Shikha bellowed at his foot soldiers and urged them to hurry and attack us. As soon as a hundred men rallied to him, he led the charge, leaving the rest of his forces spread out along the trail.
I sent most of my men back to their hiding places after they killed the other fallen charioteers, keeping only a single troop with me. We backed slowly into the pass to draw the enemy after us and I blew my horn three times. My watchman on the hilltop lit a fire to tell Caleb to close his trap. My men came out of hiding and rained stones and arrows on the advancing column while we fell back without letting the Highborn fight us hand-to-hand. Shikha tried to rally a group to attack us, but they didn’t dare charge uphill in the face of our stones and arrows.
A fresh outburst of shouting from the mouth of the pass told me that Caleb had come to attack the Highborn from their rear. When their king heard, he tried to mass enough soldiers to break through our trap. His men only panicked and fought each another to get away. Caleb's men soon appeared on both sides of the pass and joined with my men while Caleb himself met me.
"Well done, Othniel. The jackal stalks the hare and forgets the lion. We have this jackal where we want him. Now let's end this battle."
He raised his horn to his lips and sounded three long blasts. As their echoes died away, Joshua raised his arms to command silence and shouted in the Canaanite tongue to the Highborn below, "Drop your spears and swords or you die where you stand."
I heard a roar of rage above the clang of falling weapons and I saw Shikha running uphill at us.
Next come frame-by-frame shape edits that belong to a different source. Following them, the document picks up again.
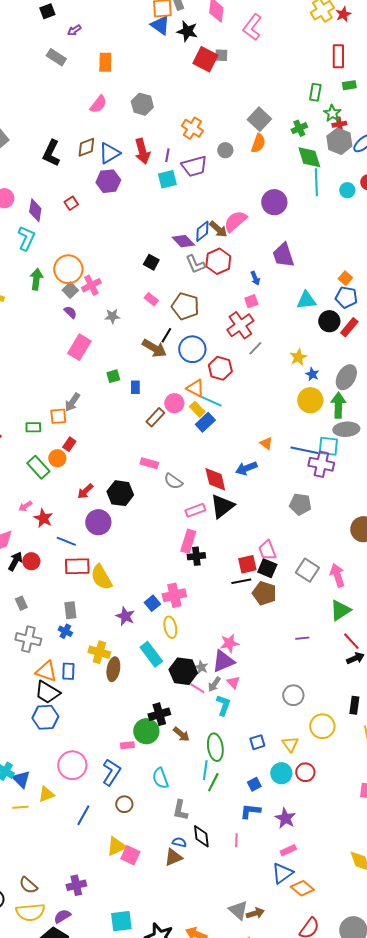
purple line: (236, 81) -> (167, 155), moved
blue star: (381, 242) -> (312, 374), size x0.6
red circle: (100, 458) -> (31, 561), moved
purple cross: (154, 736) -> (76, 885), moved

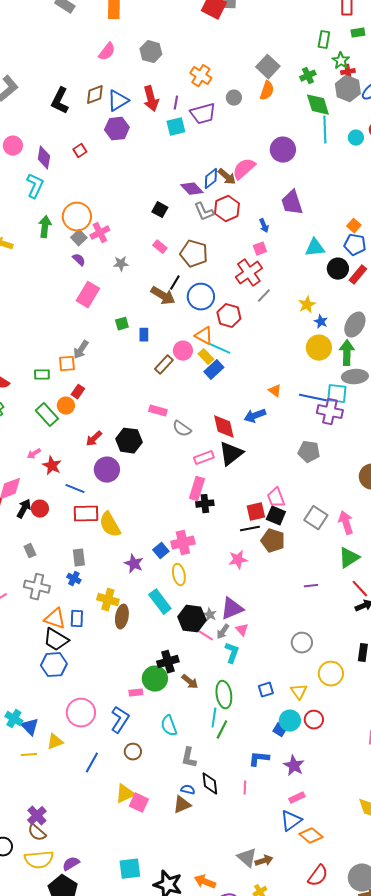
pink star: (229, 643) -> (238, 560), moved
blue square: (254, 784) -> (280, 730), moved, turned -32
purple cross: (76, 885) -> (37, 816), moved, turned -30

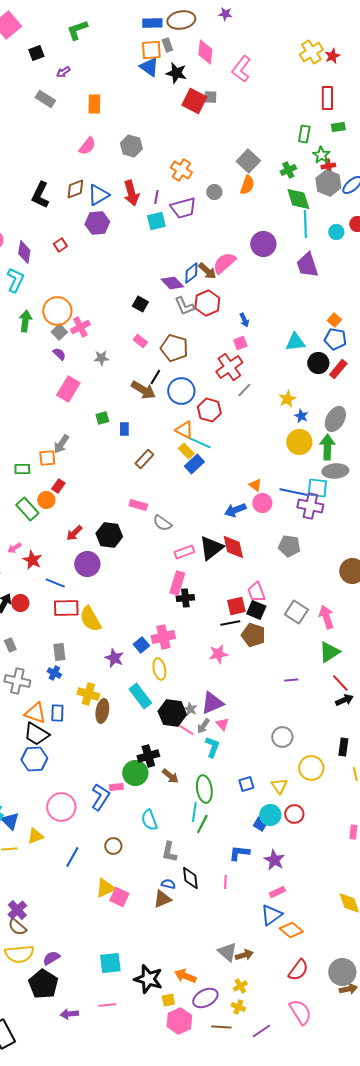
purple trapezoid: (292, 203) -> (307, 265), moved
pink circle: (183, 351) -> (262, 503), moved
red diamond: (224, 427) -> (233, 547), moved
blue L-shape: (120, 720) -> (100, 797), moved

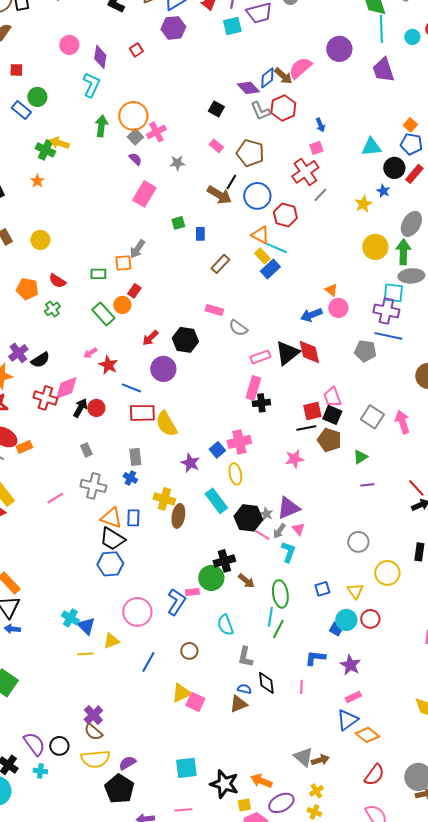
blue star: (301, 416) -> (383, 191), moved
blue line: (293, 492) -> (388, 336), moved
green triangle: (329, 652) -> (360, 457), moved, size x0.7

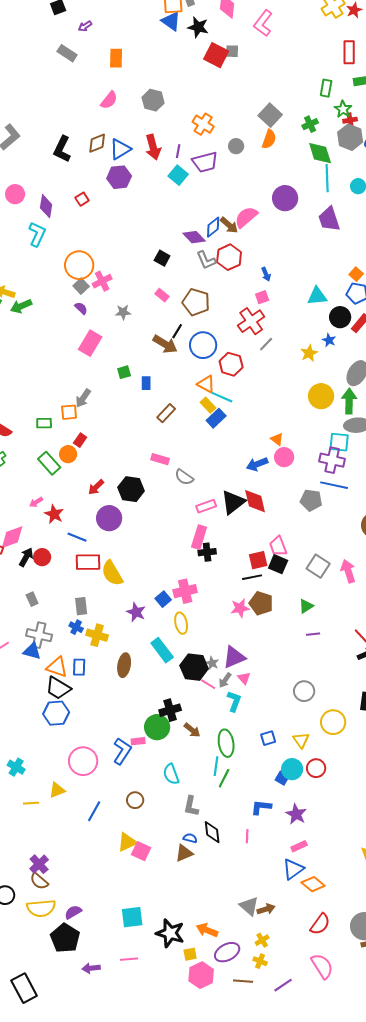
cyan square: (232, 26) -> (178, 175), turned -36
green arrow: (101, 126) -> (21, 306), moved, turned -120
brown pentagon: (329, 440) -> (261, 603), moved
yellow cross: (164, 499) -> (97, 635), moved
blue triangle: (86, 626) -> (32, 651), moved, turned -30

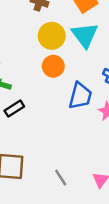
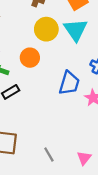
orange circle: (53, 66) -> (30, 58), moved

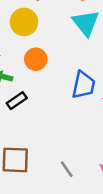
yellow circle: (46, 29) -> (24, 22), moved

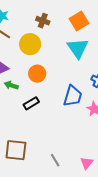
black rectangle: (17, 101) -> (31, 103), moved

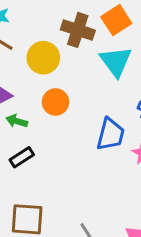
brown cross: (43, 21) -> (78, 30), moved, size x1.5
black rectangle: (31, 103) -> (22, 157), moved

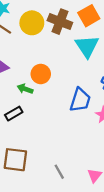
yellow circle: (43, 58) -> (32, 23), moved
green arrow: (17, 121) -> (25, 89), moved

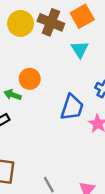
cyan triangle: (87, 46) -> (80, 49), size x0.7

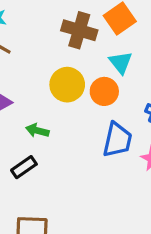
yellow circle: (21, 23) -> (67, 85), moved
orange circle: (30, 79) -> (104, 91), moved

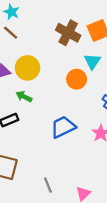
yellow circle: (67, 85) -> (27, 68), moved
blue trapezoid: (117, 140) -> (63, 127), moved, turned -140

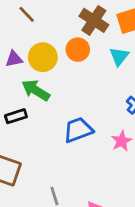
orange circle: (77, 79) -> (78, 50), moved
green arrow: (24, 97) -> (36, 90), size x1.5

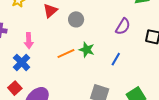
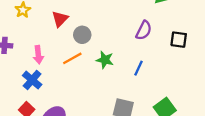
gray circle: (76, 19) -> (82, 35), moved
orange line: (66, 53) -> (72, 58), moved

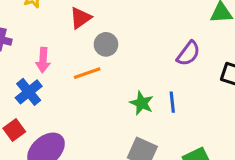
green star: (105, 60) -> (142, 103), moved
blue line: (138, 68) -> (172, 102), turned -42

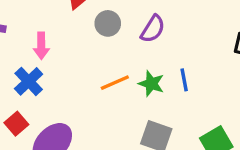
purple semicircle: (188, 53) -> (153, 29), moved
orange line: (87, 73) -> (115, 83), moved

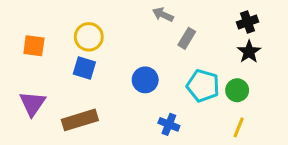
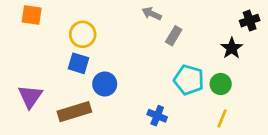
black cross: (248, 22) -> (250, 21), moved
orange square: (34, 46) -> (32, 15), moved
blue circle: (145, 80) -> (105, 84), moved

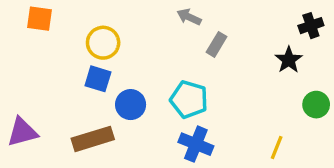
cyan pentagon: (189, 80) -> (189, 99), moved
green circle: (221, 84) -> (316, 105), moved
purple triangle: (30, 96) -> (22, 132), moved, turned 40
blue cross: (157, 116) -> (196, 144), size x1.4

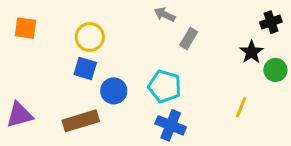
orange square: (39, 19) -> (25, 28), moved
green circle: (316, 105) -> (275, 70), moved
yellow line: (277, 148) -> (241, 107), moved

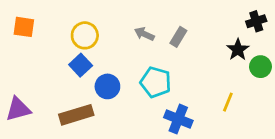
gray arrow: (165, 15) -> (144, 34), moved
blue square: (85, 68) -> (81, 65), turned 30
blue cross: (171, 125) -> (178, 119), moved

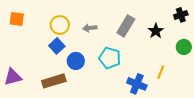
gray arrow: (144, 34) -> (90, 28), moved, turned -32
gray rectangle: (178, 37) -> (126, 26), size x1.5
black star: (238, 50) -> (156, 31), moved
blue cross: (178, 119) -> (137, 84), moved

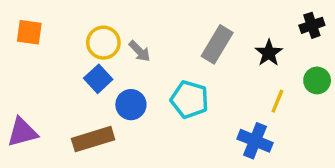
gray arrow: (90, 28) -> (140, 51), moved, turned -128
yellow line: (161, 72) -> (277, 101), moved
blue cross: (137, 84) -> (255, 141), moved

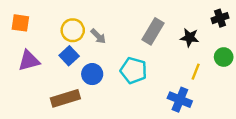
black star: (269, 53) -> (190, 38), turned -30
purple triangle: (22, 132) -> (29, 61), moved

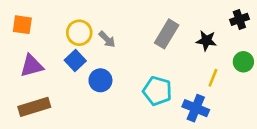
cyan pentagon: (134, 70) -> (157, 91), moved
brown rectangle: (65, 98) -> (34, 107), moved

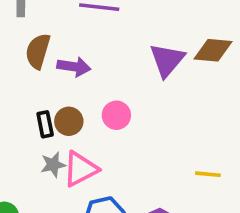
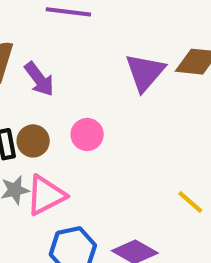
purple arrow: (74, 67) -> (39, 79), turned 44
yellow line: (208, 174) -> (190, 202), turned 35

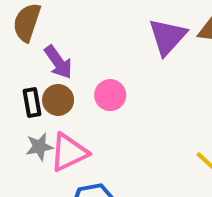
purple arrow: (39, 79) -> (58, 62), moved

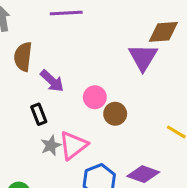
purple triangle: (167, 37) -> (143, 57), moved
brown circle: (58, 100) -> (115, 114), moved

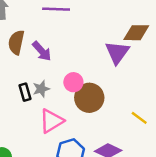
purple arrow: (52, 81) -> (42, 51), moved
brown circle: (115, 114) -> (89, 98), size x1.5
gray star: (51, 146) -> (41, 89), moved

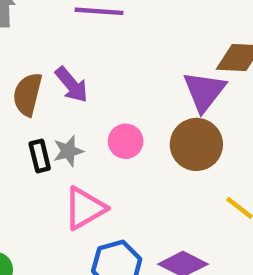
brown semicircle: (16, 42) -> (28, 94), moved
brown circle: (89, 98) -> (196, 144), moved

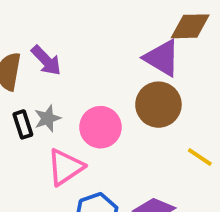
purple triangle: (204, 91) -> (162, 58), turned -33
pink circle: (126, 141) -> (100, 127), moved, size x1.4

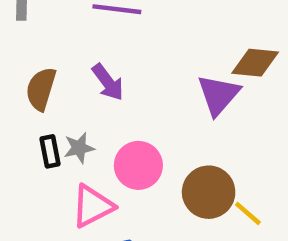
purple triangle: (162, 58) -> (218, 95), turned 33
purple arrow: (46, 60) -> (108, 82), moved
brown circle: (158, 105) -> (209, 192), moved

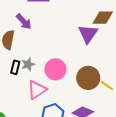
purple arrow: (108, 82) -> (24, 22), moved
black rectangle: (50, 151) -> (15, 67), turned 32

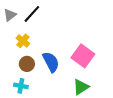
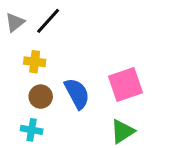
yellow cross: (23, 41) -> (35, 62), turned -32
pink square: (83, 56) -> (125, 84), turned 35

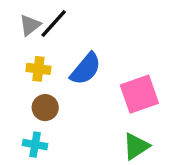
gray triangle: (15, 22) -> (30, 25), moved
blue semicircle: (77, 94) -> (86, 69), moved, turned 68

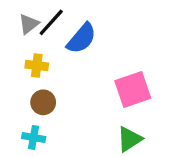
blue semicircle: (86, 69) -> (82, 38), moved

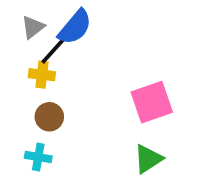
black line: (51, 22) -> (55, 49), moved
blue semicircle: (82, 38) -> (75, 27), moved

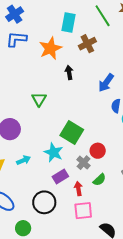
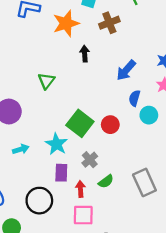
red circle: (98, 151) -> (110, 125), moved
purple rectangle: (60, 176) -> (61, 173), turned -63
"We can't stop that brute ourselves," I told Caleb; "he's too strong."
"We don't have to fight fair. Here, grab this!"
Caleb held out the butt of his spear. We held the shaft between us and plunged downhill at Shikha. We caught the fellow off balance and knocked him off his feet. Caleb ran after him as he rolled downhill through the furze and he beat him senseless before he could get up.
Our men dragged him out and bound him while the rest of his troops dropped their weapons and fled.
When the fighting ended, I found Caleb with a dozen of our men standing guard over Shikha. Even stripped of his armor and royal purple and trussed in the Egyptian way with his hands over his head, the way he raged cowed our men.
"He says his god will smite us for laying hands on him, Shikha, the Prince of Lightning and king of Jarmuth, Summit City," Caleb explained his ravings.
The Highborn, as the Amorite rulers of the Canaanites called themselves, claimed to be the descendants of giants, and one look at this fellow was enough to make anyone believe them. Shikha stood five or six hand spans taller than me. Caleb showed me the helmet with bull's horns that he had worn to make himself look even more terrible.
"The Canaanites claim these horns are the emblems of Baal-Hadad the Mighty, their god of lightning and thunderstorms who mounts the clouds and brings the rains," Caleb told me with a grin.
"The Lord of Israel is mightier yet!" I exclaimed as we hugged one another for joy and thankfulness.
"Summit City can't hold out against us now," Caleb declared. "They don't have enough men left. Our friend here had to hire ten divisions from the Perizzites, the Plainsmen, to do his fighting for him!"
"He's learned that the Lord of Israel fights for us!" I answered.